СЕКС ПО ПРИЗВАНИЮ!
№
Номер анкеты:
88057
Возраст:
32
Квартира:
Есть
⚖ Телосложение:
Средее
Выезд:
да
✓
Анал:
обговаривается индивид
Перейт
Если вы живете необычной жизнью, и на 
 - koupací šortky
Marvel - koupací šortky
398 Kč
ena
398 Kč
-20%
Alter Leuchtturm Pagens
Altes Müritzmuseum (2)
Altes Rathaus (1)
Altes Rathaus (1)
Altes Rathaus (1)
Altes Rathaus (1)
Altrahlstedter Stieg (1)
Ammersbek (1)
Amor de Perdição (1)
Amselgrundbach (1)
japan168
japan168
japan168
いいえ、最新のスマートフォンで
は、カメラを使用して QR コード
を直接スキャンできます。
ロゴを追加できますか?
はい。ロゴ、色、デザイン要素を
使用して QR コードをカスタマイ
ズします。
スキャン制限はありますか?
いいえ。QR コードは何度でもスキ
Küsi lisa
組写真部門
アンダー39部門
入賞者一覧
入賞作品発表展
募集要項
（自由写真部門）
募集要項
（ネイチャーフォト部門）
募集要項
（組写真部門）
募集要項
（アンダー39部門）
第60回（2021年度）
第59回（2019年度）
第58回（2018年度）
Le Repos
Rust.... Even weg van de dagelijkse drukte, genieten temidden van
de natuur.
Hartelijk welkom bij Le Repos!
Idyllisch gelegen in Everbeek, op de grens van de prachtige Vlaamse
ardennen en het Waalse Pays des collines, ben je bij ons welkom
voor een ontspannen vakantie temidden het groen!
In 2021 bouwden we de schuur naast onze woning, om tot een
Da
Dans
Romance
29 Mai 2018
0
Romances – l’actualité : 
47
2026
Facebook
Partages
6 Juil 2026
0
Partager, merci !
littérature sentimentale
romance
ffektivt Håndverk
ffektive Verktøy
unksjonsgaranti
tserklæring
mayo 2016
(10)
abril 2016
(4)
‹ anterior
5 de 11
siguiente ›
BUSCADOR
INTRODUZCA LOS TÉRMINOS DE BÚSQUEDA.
═══
Problem requirements
For this exercise, gather every line of the data that contains the word "Repos".

Answer below
Le Repos
Hartelijk welkom bij Le Repos!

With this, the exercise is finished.